Drew Jacksich caught the train at the Summit at Cochran.

The train pulled into Cochran with a view of Cochran Pond off to the north. Having reached the Summit of the Coast Range at 1,833 feet, we would now start our descent of over a 1000 feet to Enright as our route followed the Denover River to the Salmonberry River. Running below the ridge we went through Tunnel 25 before we crossed over the Big Baldwin Steel Trestle with water tanks at both ends. This trestle is 500 feet long and 185 feet above the creek. That was even more of an impressive trestle. A few minutes later we emerged out of Tunnel 27 straight out onto the tightly curved wooden Wolf Creek Trestle. The SP sure knew how to build wooden trestles. The passengers were served their box lunches as we passed through Tunnels 28 and 29 crossing the small creeks in between. We traveled onward passing into Tunnel 30 as we ran along the beautiful Salmonberry River. Our train crossed Belding Creek and North Fork as well as passing through Tunnels 32, 34, 35 and 36. Exiting out of Tunnel 36 our special had arrived at Enright, our turn around point.

At Enright a Photo Runby was held and since I did not have a camera, I decided I would stay aboard allowing for a little more mileage when we passed the group heading west. I was glad I did that or else I would not have gotten to see the steam era water tank still standing at Enright. Since I wrote all of the above on the way here now I get to relax and enjoy the scenery. I rode the open car back to Cochran enjoying the sheer beauty of the Salmonberry Canyon with all the tunnels and trestles. I talked with Jim Long, a Portland Chapter NRHS volunteer and a friend, with us getting caught up on things in the Running Crane Lake the ex Great Northern Ranch Lunch Counter Car.

The great photographer known as bnsfbob caught our special train at Timber on the return trip. A special thank you to bnsfbob and Drew Jacksich for the use of their photos.

I returned to the open car from Timber back to past the Thomas Creek Curved Trestle before returning to my coach seat for the final few miles back to Banks. What a wonderful trip the Port of Tillamook Bay Railroad provided for our NRHS 2005 Convention. We boarded the buses for the trip back to Portland.
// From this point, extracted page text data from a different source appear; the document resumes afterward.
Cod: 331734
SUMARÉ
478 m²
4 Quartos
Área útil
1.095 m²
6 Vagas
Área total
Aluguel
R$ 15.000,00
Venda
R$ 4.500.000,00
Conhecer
Back in Portland while Chris was trying to get on more trips and Bob was trying to cash one of his Travelers Check, I went to Lloyd Center. I found a Kits Camera Shop where I bought a new Nikon One Touch Zoom 90s Camera for the rest of my trip. I enjoyed another Arbys dinner before Bob and I returned to the hotel for the night. Chris came back later with his good news that he got a shop tour and also on the Mt Rainier scenic Trip. Remember Chris also got on the Western Star Steam and Port of Tillamook Bay trips. Not bad for someone who came to Portland without a single ticket for any of the NRHS Convention Events. Tomorrow is a day off me for me but I have some new things planned to do. I called it a night after a very unique day of train riding in my life.